Automata and Mimesis on the Stage of Theatre History
Title | Automata and Mimesis on the Stage of Theatre History PDF eBook |
Author | K. Reilly |
Publisher | Springer |
Pages | 230 |
Release | 2011-08-26 |
Genre | Performing Arts |
ISBN | 0230347541 |
The automaton, known today as the robot, can be seen as a metaphor for the historical period in which it is explored. Chapters include examinations of Iconoclasm's fear that art might surpass nature, the Cartesian mind/body divide, automata as objects of courtly desire, the uncanny Olympia, and the revolutionary Robots in post-WWI drama.
Code-Choice and Identity Construction on Stage
Title | Code-Choice and Identity Construction on Stage PDF eBook |
Author | Sirkku Aaltonen |
Publisher | Routledge |
Pages | 234 |
Release | 2020-06-01 |
Genre | Performing Arts |
ISBN | 1351613685 |
Code-Choice and Identity Construction on Stage challenges the general assumption that language is only one of the codes employed in a theatrical performance; Sirkku Aaltonen changes the perspective to the audience, foregrounding the chosen language variety as a trigger for their reactions.
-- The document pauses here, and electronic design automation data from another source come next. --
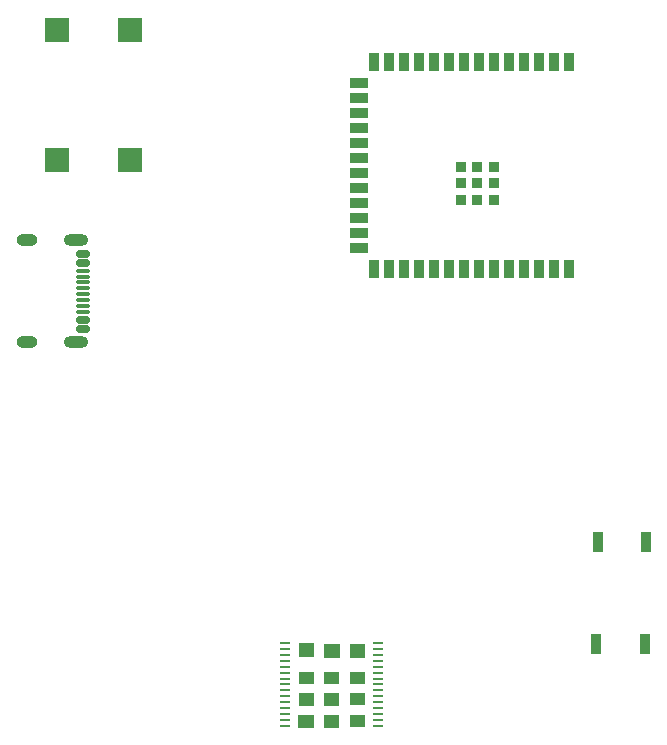
<source format=gbr>
%TF.GenerationSoftware,KiCad,Pcbnew,8.0.2*%
%TF.CreationDate,2024-08-16T14:09:33-04:00*%
%TF.ProjectId,bitaxeGamma,62697461-7865-4476-916d-6d612e6b6963,rev?*%
%TF.SameCoordinates,Original*%
%TF.FileFunction,Paste,Bot*%
%TF.FilePolarity,Positive*%
%FSLAX46Y46*%
G04 Gerber Fmt 4.6, Leading zero omitted, Abs format (unit mm)*
G04 Created by KiCad (PCBNEW 8.0.2) date 2024-08-16 14:09:33*
%MOMM*%
%LPD*%
G01*
G04 APERTURE LIST*
G04 Aperture macros list*
%AMRoundRect*
0 Rectangle with rounded corners*
0 $1 Rounding radius*
0 $2 $3 $4 $5 $6 $7 $8 $9 X,Y pos of 4 corners*
0 Add a 4 corners polygon primitive as box body*
4,1,4,$2,$3,$4,$5,$6,$7,$8,$9,$2,$3,0*
0 Add four circle primitives for the rounded corners*
1,1,$1+$1,$2,$3*
1,1,$1+$1,$4,$5*
1,1,$1+$1,$6,$7*
1,1,$1+$1,$8,$9*
0 Add four rect primitives between the rounded corners*
20,1,$1+$1,$2,$3,$4,$5,0*
20,1,$1+$1,$4,$5,$6,$7,0*
20,1,$1+$1,$6,$7,$8,$9,0*
20,1,$1+$1,$8,$9,$2,$3,0*%
G04 Aperture macros list end*
%ADD10C,0.001000*%
%ADD11RoundRect,0.150000X0.425000X-0.150000X0.425000X0.150000X-0.425000X0.150000X-0.425000X-0.150000X0*%
%ADD12RoundRect,0.075000X0.500000X-0.075000X0.500000X0.075000X-0.500000X0.075000X-0.500000X-0.075000X0*%
%ADD13O,1.800000X1.000000*%
%ADD14O,2.100000X1.000000*%
%ADD15R,0.900000X1.500000*%
%ADD16R,1.500000X0.900000*%
%ADD17R,0.900000X0.900000*%
%ADD18RoundRect,0.055250X0.340750X0.055250X-0.340750X0.055250X-0.340750X-0.055250X0.340750X-0.055250X0*%
%ADD19R,2.000000X2.000000*%
%ADD20R,0.900000X1.800000*%
G04 APERTURE END LIST*
%TO.C,U8*%
D10*
X104010562Y-119161000D02*
X102810562Y-119161000D01*
X102810562Y-120111000D01*
X104010562Y-120111000D01*
X104010562Y-119161000D01*
G36*
X104010562Y-119161000D02*
G01*
X102810562Y-119161000D01*
X102810562Y-120111000D01*
X104010562Y-120111000D01*
X104010562Y-119161000D01*
G37*
X104020562Y-117301000D02*
X102820562Y-117301000D01*
X102820562Y-118251000D01*
X104020562Y-118251000D01*
X104020562Y-117301000D01*
G36*
X104020562Y-117301000D02*
G01*
X102820562Y-117301000D01*
X102820562Y-118251000D01*
X104020562Y-118251000D01*
X104020562Y-117301000D01*
G37*
X104030562Y-113066000D02*
X102830562Y-113066000D01*
X102830562Y-114176000D01*
X104030562Y-114176000D01*
X104030562Y-113066000D01*
G36*
X104030562Y-113066000D02*
G01*
X102830562Y-113066000D01*
X102830562Y-114176000D01*
X104030562Y-114176000D01*
X104030562Y-113066000D01*
G37*
X104030562Y-115471000D02*
X102830562Y-115471000D01*
X102830562Y-116421000D01*
X104030562Y-116421000D01*
X104030562Y-115471000D01*
G36*
X104030562Y-115471000D02*
G01*
X102830562Y-115471000D01*
X102830562Y-116421000D01*
X104030562Y-116421000D01*
X104030562Y-115471000D01*
G37*
X106160562Y-119161000D02*
X104960562Y-119161000D01*
X104960562Y-120111000D01*
X106160562Y-120111000D01*
X106160562Y-119161000D01*
G36*
X106160562Y-119161000D02*
G01*
X104960562Y-119161000D01*
X104960562Y-120111000D01*
X106160562Y-120111000D01*
X106160562Y-119161000D01*
G37*
X106170562Y-117301000D02*
X104970562Y-117301000D01*
X104970562Y-118251000D01*
X106170562Y-118251000D01*
X106170562Y-117301000D01*
G36*
X106170562Y-117301000D02*
G01*
X104970562Y-117301000D01*
X104970562Y-118251000D01*
X106170562Y-118251000D01*
X106170562Y-117301000D01*
G37*
X106180562Y-115471000D02*
X104980562Y-115471000D01*
X104980562Y-116421000D01*
X106180562Y-116421000D01*
X106180562Y-115471000D01*
G36*
X106180562Y-115471000D02*
G01*
X104980562Y-115471000D01*
X104980562Y-116421000D01*
X106180562Y-116421000D01*
X106180562Y-115471000D01*
G37*
X106210562Y-113086000D02*
X105010562Y-113086000D01*
X105010562Y-114196000D01*
X106210562Y-114196000D01*
X106210562Y-113086000D01*
G36*
X106210562Y-113086000D02*
G01*
X105010562Y-113086000D01*
X105010562Y-114196000D01*
X106210562Y-114196000D01*
X106210562Y-113086000D01*
G37*
X108350562Y-113086000D02*
X107150562Y-113086000D01*
X107150562Y-114206000D01*
X108350562Y-114206000D01*
X108350562Y-113086000D01*
G36*
X108350562Y-113086000D02*
G01*
X107150562Y-113086000D01*
X107150562Y-114206000D01*
X108350562Y-114206000D01*
X108350562Y-113086000D01*
G37*
X108370562Y-119151000D02*
X107170562Y-119151000D01*
X107170562Y-120101000D01*
X108370562Y-120101000D01*
X108370562Y-119151000D01*
G36*
X108370562Y-119151000D02*
G01*
X107170562Y-119151000D01*
X107170562Y-120101000D01*
X108370562Y-120101000D01*
X108370562Y-119151000D01*
G37*
X108380562Y-117291000D02*
X107180562Y-117291000D01*
X107180562Y-118241000D01*
X108380562Y-118241000D01*
X108380562Y-117291000D01*
G36*
X108380562Y-117291000D02*
G01*
X107180562Y-117291000D01*
X107180562Y-118241000D01*
X108380562Y-118241000D01*
X108380562Y-117291000D01*
G37*
X108390562Y-115461000D02*
X107190562Y-115461000D01*
X107190562Y-116411000D01*
X108390562Y-116411000D01*
X108390562Y-115461000D01*
G36*
X108390562Y-115461000D02*
G01*
X107190562Y-115461000D01*
X107190562Y-116411000D01*
X108390562Y-116411000D01*
X108390562Y-115461000D01*
G37*
%TD*%
D11*
%TO.C,J5*%
X84545000Y-86460000D03*
X84545000Y-85660000D03*
D12*
X84545000Y-84510000D03*
X84545000Y-83510000D03*
X84545000Y-83010000D03*
X84545000Y-82010000D03*
D11*
X84545000Y-80060000D03*
X84545000Y-80860000D03*
D12*
X84545000Y-81510000D03*
X84545000Y-82510000D03*
X84545000Y-84010000D03*
X84545000Y-85010000D03*
D13*
X79790000Y-87580000D03*
D14*
X83970000Y-87580000D03*
D13*
X79790000Y-78940000D03*
D14*
X83970000Y-78940000D03*
%TD*%
D15*
%TO.C,U4*%
X125690000Y-81360000D03*
X124420000Y-81360000D03*
X123150000Y-81360000D03*
X121880000Y-81360000D03*
X120610000Y-81360000D03*
X119340000Y-81360000D03*
X118070000Y-81360000D03*
X116800000Y-81360000D03*
X115530000Y-81360000D03*
X114260000Y-81360000D03*
X112990000Y-81360000D03*
X111720000Y-81360000D03*
X110450000Y-81360000D03*
X109180000Y-81360000D03*
D16*
X107930000Y-79595000D03*
X107930000Y-78325000D03*
X107930000Y-77055000D03*
X107930000Y-75785000D03*
X107930000Y-74515000D03*
X107930000Y-73245000D03*
X107930000Y-71975000D03*
X107930000Y-70705000D03*
X107930000Y-69435000D03*
X107930000Y-68165000D03*
X107930000Y-66895000D03*
X107930000Y-65625000D03*
D15*
X109180000Y-63860000D03*
X110450000Y-63860000D03*
X111720000Y-63860000D03*
X112990000Y-63860000D03*
X114260000Y-63860000D03*
X115530000Y-63860000D03*
X116800000Y-63860000D03*
X118070000Y-63860000D03*
X119340000Y-63860000D03*
X120610000Y-63860000D03*
X121880000Y-63860000D03*
X123150000Y-63860000D03*
X124420000Y-63860000D03*
X125690000Y-63860000D03*
D17*
X116570000Y-75510000D03*
X117970000Y-75510000D03*
X119370000Y-75510000D03*
X116570000Y-74110000D03*
X117970000Y-74110000D03*
X119370000Y-74110000D03*
X116570000Y-72710000D03*
X117970000Y-72710000D03*
X119370000Y-72710000D03*
%TD*%
D18*
%TO.C,U8*%
X109526562Y-113032000D03*
X109526562Y-113534000D03*
X109526562Y-114036000D03*
X109526562Y-114538000D03*
X109526562Y-115040000D03*
X109526562Y-115542000D03*
X109526562Y-116044000D03*
X109526562Y-116546000D03*
X109526562Y-117048000D03*
X109526562Y-117550000D03*
X109526562Y-118052000D03*
X109526562Y-118554000D03*
X109526562Y-119056000D03*
X109526562Y-119558000D03*
X109526562Y-120060000D03*
X101694562Y-120060000D03*
X101694562Y-119558000D03*
X101694562Y-119056000D03*
X101694562Y-118554000D03*
X101694562Y-118052000D03*
X101694562Y-117550000D03*
X101694562Y-117048000D03*
X101694562Y-116546000D03*
X101694562Y-116044000D03*
X101694562Y-115542000D03*
X101694562Y-115040000D03*
X101694562Y-114538000D03*
X101694562Y-114036000D03*
X101694562Y-113534000D03*
X101694562Y-113032000D03*
%TD*%
D19*
%TO.C,J1*%
X82330000Y-72120000D03*
X88530000Y-72120000D03*
X82330000Y-61120000D03*
X88530000Y-61120000D03*
%TD*%
D20*
%TO.C,SW1*%
X132246000Y-104448000D03*
X128136000Y-104448000D03*
%TD*%
%TO.C,SW2*%
X132142000Y-113155000D03*
X128032000Y-113155000D03*
%TD*%
M02*

</source>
Theatre is ‘the most public of arts’, closely interwoven with contemporary society, and language is a crucial tool for establishing order. In this book, Aaltonen explores the ways in which chosen languages on stage can lead to rejection or tolerance in diglossic situations, where one language is considered unequal to another. Through a selection of carefully chosen case studies, the socio-political rather than artistic motivation behind code-choice emerges. By identifying common features of these contexts and the implications of theatre in the wider world, this book sheds light on high versus low culture, the role of translation, and the significance of traditional and emerging theatrical conventions. This intriguing study encompassing Ireland, Scotland, Quebec, Finland and Egypt, cleverly employs the perspective of familiarising the foreign and is invaluable reading for those interested in theatre and performance, translation, and the connection between language and society.